I know that similar questions to this have been asked sometimes: Openmp array reductions with Fortran, Reducing on array in OpenMP, even in Intel forums (https://software.intel.com/en-us/forums/intel-moderncode-for-parallel-architectures/topic/345415) but I would like to know your opinion because the scalability that I get is not the one that I expect.
So I need to fill a really large array of complex numbers, which I would like to parallelize with OpenMP. Our first approach is this one:
COMPLEX(KIND=DBL), ALLOCATABLE :: huge_array(:)
COMPLEX(KIND=DBL), ALLOCATABLE :: thread_huge_array(:)
INTEGER :: huge_number, index1, index2, index3, index4, index5, bignumber1, bignumber2, smallnumber, depending_index
ALLOCATE(huge_array(huge_number))
!$OMP PARALLEL FIRSTPRIVATE(thread_huge_array)
ALLOCATE(thread_huge_array(SIZE(huge_array)))
thread_huge_array = ZERO
!$OMP DO
DO index1=1,bignumber1
! Some calculations
DO index2=1,bignumber2
! Some calculations
DO index3=1,6
DO index4=1,6
DO index5=1,smallnumber
depending_index = function(index1, index2, index3, index4, index5)
thread_huge_array(depending_index) = thread_huge_array(depending_index)
ENDDO
ENDDO
ENDDO
ENDDO
ENDDO
!$OMP END DO
!$OMP BARRIER
!$OMP MASTER
huge_array = ZERO
!$OMP END MASTER
!$OMP CRITICAL
huge_array = huge_array + thread_huge_array
!$OMP END CRITICAL
DEALLOCATE(thread_huge_array)
!$OMP END PARALLEL
So, with that approach, we get good scalability until 8 cores, reasonable scalability until 32 cores and from 40 cores, it is slower than with 16 cores (we have a machine with 80 physical cores). Of course, we cannot use REDUCTION clause because the size of the array is so big that it doesn't fit in the stack (even increasing ulimit to the maximum allowed in the machine).
We have tried a different approach with this one:
COMPLEX(KIND=DBL), ALLOCATABLE :: huge_array(:)
COMPLEX(KIND=DBL), POINTER:: thread_huge_array(:)
INTEGER :: huge_number
ALLOCATE(huge_array(huge_number))
ALLOCATE(thread_huge_array(SIZE(huge_array),omp_get_max_threads()))
thread_huge_array = ZERO
!$OMP PARALLEL PRIVATE (num_thread)
num_thread = omp_get_thread_num()+1
!$OMP DO
DO index1=1,bignumber1
! Some calculations
DO index2=1,bignumber2
! Some calculations
DO index3=1,6
DO index4=1,num_weights_sp
DO index5=1,smallnumber
depending_index = function(index1, index2, index3, index4, index5)
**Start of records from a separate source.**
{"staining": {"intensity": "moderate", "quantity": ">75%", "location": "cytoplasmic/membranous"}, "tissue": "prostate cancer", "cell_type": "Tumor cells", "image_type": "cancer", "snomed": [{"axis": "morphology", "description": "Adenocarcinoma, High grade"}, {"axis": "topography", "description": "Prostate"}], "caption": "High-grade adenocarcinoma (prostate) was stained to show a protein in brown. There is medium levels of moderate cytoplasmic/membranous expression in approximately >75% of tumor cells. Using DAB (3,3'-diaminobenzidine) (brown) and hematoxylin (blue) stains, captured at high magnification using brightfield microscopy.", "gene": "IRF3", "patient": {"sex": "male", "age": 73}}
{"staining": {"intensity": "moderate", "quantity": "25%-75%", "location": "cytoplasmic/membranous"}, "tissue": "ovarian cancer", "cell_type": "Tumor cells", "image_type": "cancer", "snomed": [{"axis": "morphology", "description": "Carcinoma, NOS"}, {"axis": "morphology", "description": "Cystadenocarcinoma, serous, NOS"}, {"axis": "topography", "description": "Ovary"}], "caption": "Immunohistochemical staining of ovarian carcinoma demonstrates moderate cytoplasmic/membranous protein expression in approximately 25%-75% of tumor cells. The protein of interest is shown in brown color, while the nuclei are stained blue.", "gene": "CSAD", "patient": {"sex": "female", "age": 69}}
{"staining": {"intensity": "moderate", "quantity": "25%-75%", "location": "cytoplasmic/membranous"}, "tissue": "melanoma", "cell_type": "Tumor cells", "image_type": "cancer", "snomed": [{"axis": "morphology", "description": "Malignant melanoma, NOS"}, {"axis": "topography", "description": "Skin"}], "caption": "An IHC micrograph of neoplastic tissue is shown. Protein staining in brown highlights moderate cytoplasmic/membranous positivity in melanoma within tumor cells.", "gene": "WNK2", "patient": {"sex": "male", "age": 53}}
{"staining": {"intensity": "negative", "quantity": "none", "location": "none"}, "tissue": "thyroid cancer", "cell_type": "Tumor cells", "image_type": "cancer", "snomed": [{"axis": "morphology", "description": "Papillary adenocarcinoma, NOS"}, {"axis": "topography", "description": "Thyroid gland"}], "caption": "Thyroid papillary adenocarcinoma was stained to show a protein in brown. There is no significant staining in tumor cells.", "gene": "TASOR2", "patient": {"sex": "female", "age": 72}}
thread_huge_array(depending_index, omp_get_thread_num()) = thread_huge_array(depending_index, omp_get_thread_num())
ENDDO
ENDDO
ENDDO
ENDDO
ENDDO
!$OMP END DO
!$OMP END PARALLEL
huge_array = ZERO
DO index_ii = 1,omp_get_max_threads()
huge_array = huge_array + thread_huge_array(:,index_ii)
ENDDO
DEALLOCATE(thread_huge_array)
DEALLOCATE(huge_array)
And in this last case, we obtain longer times for the method (due to the allocation of the memory, which is much bigger) and worse relative acceleration.
Can you provide some hints to achieve a better acceleration? Or is it impossible with these huge arrays with OpenMP?